And we can remove a file or folder

In [None]:
tldr rm

In [None]:
rm ~/databb/temp/iris3.tsv

In [None]:
ls ~/databb/temp

To remove a directory `-r` flag must be passed:

In [None]:
rm -r ~/databb/temp/somenewfolder

In [None]:
ls ~/databb/temp

## gzip, gunzip, sha256sum

A file can be compressed with `gzip`.

To create a new gzip file at the location of the original file and keeping the original file:

In [None]:
tldr gzip

`yes` passes an answer to "overwrite?" question without waiting for user prompt:

In [None]:
cp -n ~/databb/csv/iris.tsv ~/databb/temp/iris.tsv

In [None]:
yes n | gzip -k ~/databb/temp/iris.tsv

In [None]:
ls ~/databb/temp

Or redirect the binary stream into a designated new filepath with `-c` flag:

In [None]:
gzip -c ~/databb/temp/iris.tsv > ~/databb/temp/iris2.tsv.gz

To see whether the two files have exactly the same binary content, use `sha256sum`:

In [None]:
tldr sha256sum

In [None]:
sha256sum ~/databb/temp/iris.tsv.gz

In [None]:
sha256sum ~/databb/temp/iris2.tsv.gz

An decompress the compressed file discarding the original gzipped file:

In [None]:
tldr gunzip

In [None]:
gunzip ~/databb/temp/iris2.tsv.gz

In [None]:
ls ~/databb/temp

Check again the files have exactly the same binary content:

In [None]:
sha256sum ~/databb/temp/iris.tsv

In [None]:
sha256sum ~/databb/temp/iris2.tsv

## less, zcat, zless commands

In order to page through a text file (even a very large file) without overwhelming the memory use `less`, 

In [None]:
tldr less

Since less is an interactive program, it cannot be used here on a jupyter notebook cell, we need a terminal screen.
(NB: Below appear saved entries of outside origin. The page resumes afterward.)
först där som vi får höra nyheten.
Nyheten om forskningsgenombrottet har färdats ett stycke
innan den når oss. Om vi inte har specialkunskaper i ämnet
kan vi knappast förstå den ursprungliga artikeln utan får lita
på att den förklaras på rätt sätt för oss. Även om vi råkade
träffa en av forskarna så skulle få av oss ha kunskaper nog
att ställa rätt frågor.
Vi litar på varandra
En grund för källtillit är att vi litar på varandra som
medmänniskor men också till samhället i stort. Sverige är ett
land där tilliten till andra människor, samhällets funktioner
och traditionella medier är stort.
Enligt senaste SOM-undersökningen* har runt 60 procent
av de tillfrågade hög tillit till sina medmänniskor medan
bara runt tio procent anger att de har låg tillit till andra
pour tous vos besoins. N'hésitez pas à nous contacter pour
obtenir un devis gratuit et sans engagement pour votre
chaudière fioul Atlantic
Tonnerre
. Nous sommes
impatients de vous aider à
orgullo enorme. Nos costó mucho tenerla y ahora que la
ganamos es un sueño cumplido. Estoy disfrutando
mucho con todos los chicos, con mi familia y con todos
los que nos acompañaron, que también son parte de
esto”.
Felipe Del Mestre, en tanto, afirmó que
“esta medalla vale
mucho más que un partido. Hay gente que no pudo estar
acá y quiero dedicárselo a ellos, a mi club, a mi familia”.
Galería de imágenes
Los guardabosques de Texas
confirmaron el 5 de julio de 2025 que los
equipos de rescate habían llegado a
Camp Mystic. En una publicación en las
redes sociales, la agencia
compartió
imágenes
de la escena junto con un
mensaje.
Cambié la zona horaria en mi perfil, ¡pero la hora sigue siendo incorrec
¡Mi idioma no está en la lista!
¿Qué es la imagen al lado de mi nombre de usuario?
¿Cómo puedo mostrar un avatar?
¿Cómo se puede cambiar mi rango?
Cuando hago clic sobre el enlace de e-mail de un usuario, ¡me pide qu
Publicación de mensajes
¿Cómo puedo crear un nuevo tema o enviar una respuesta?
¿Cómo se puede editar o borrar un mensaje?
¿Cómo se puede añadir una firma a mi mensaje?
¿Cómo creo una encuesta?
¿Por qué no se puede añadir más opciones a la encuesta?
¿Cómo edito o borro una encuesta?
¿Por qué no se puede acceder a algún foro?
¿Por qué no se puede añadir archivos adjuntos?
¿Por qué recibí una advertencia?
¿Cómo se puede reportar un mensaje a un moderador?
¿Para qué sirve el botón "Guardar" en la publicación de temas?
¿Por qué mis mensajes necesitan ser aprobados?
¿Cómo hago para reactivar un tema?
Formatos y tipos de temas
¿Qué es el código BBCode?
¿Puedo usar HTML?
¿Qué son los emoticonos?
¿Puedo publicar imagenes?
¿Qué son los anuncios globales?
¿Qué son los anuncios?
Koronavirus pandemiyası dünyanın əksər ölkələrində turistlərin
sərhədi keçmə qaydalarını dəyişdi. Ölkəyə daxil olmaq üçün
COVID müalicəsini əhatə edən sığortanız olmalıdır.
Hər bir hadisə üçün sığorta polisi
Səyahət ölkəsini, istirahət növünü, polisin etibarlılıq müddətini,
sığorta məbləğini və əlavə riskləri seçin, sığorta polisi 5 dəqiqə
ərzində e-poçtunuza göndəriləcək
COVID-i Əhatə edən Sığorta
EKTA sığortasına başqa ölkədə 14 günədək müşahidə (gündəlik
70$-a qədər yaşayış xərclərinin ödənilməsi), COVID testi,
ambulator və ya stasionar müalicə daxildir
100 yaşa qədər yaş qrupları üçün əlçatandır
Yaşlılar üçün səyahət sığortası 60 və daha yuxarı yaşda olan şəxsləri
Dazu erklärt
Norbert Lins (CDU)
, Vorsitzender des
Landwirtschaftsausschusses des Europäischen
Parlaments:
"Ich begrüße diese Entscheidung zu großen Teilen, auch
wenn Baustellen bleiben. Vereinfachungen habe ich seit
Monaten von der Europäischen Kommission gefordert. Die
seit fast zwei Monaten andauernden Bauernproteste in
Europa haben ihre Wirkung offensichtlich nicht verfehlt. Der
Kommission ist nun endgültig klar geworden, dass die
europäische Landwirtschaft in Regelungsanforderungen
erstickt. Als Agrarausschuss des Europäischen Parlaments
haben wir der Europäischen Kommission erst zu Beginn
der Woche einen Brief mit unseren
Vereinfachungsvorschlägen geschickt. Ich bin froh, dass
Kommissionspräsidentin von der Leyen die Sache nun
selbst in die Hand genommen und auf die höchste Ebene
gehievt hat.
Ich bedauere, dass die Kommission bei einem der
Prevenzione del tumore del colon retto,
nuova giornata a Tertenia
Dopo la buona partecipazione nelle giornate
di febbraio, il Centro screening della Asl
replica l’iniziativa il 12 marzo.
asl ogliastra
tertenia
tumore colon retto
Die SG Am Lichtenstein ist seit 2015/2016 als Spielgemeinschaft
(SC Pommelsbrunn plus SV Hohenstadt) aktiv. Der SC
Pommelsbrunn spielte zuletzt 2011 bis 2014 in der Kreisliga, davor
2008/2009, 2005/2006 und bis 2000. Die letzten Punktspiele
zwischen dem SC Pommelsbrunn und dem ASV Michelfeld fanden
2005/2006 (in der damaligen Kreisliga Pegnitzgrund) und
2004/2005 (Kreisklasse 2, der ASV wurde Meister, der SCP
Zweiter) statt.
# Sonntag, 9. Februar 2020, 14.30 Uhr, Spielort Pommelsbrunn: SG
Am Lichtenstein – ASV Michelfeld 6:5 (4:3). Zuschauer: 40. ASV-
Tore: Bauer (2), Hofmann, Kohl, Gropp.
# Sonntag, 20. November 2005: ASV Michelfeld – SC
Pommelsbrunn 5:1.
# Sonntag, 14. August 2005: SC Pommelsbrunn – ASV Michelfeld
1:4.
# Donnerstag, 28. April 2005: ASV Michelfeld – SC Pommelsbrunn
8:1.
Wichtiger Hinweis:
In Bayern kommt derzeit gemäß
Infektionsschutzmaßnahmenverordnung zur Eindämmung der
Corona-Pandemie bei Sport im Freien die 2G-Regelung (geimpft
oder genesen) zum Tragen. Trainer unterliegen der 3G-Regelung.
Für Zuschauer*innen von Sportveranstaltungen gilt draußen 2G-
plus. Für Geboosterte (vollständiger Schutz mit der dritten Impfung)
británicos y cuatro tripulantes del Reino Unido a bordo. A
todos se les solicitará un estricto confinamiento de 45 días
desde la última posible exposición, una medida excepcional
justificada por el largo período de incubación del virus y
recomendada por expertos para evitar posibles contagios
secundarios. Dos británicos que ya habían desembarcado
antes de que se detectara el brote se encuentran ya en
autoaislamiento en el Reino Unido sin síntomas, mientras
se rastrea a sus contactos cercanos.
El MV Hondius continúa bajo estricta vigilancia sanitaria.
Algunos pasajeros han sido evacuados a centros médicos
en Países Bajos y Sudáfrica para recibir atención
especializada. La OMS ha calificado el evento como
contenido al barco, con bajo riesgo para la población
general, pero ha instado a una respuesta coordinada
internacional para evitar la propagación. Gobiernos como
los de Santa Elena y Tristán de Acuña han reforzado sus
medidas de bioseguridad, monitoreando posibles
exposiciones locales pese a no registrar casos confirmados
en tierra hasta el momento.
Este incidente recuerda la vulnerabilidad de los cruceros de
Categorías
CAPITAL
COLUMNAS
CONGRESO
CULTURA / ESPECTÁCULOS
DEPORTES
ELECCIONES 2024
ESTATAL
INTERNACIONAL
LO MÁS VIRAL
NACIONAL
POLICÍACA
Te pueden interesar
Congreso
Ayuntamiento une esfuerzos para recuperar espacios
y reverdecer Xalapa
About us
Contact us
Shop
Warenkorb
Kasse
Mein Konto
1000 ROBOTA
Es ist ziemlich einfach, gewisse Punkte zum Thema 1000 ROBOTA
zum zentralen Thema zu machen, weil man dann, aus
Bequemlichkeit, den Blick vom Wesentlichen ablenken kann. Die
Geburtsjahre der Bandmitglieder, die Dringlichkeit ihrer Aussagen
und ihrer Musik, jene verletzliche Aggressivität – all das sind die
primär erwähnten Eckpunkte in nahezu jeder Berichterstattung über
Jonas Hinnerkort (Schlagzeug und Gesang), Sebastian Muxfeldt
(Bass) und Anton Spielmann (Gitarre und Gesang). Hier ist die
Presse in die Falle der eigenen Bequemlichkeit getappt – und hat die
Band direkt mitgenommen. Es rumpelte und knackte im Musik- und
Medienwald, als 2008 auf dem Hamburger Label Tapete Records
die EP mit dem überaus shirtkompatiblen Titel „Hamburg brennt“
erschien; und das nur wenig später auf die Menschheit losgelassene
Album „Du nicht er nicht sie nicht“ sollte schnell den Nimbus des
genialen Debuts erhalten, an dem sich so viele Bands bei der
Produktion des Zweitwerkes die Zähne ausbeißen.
We direct the command to a screen session:

In [None]:
scr=$(screen -ls | grep -P "Attached" | head -1 | grep -Po "^\t+.+?(?=\s|\t)" | tr -d "\t")
screen -S $scr -X stuff "less -N ~/databb/temp/iris.tsv\n"

Now check the terminal screen with screen command running on

To get the contents of a gzipped file, use `zcat`

In [None]:
tldr zcat

In [None]:
zcat ~/databb/temp/iris.tsv.gz | head -5 | column -t

And to page through a gzipped file on the terminal use `zless`

Since less is an interactive program, it cannot be used here on a jupyter notebook cell, we need a terminal screen.

We direct the command to a screen session:

In [None]:
tldr zless

In [None]:
scr=$(screen -ls | grep -P "Attached" | head -1 | grep -Po "^\t+.+?(?=\s|\t)" | tr -d "\t")
screen -S $scr -X stuff "zless -N ~/databb/temp/iris.tsv.gz\n"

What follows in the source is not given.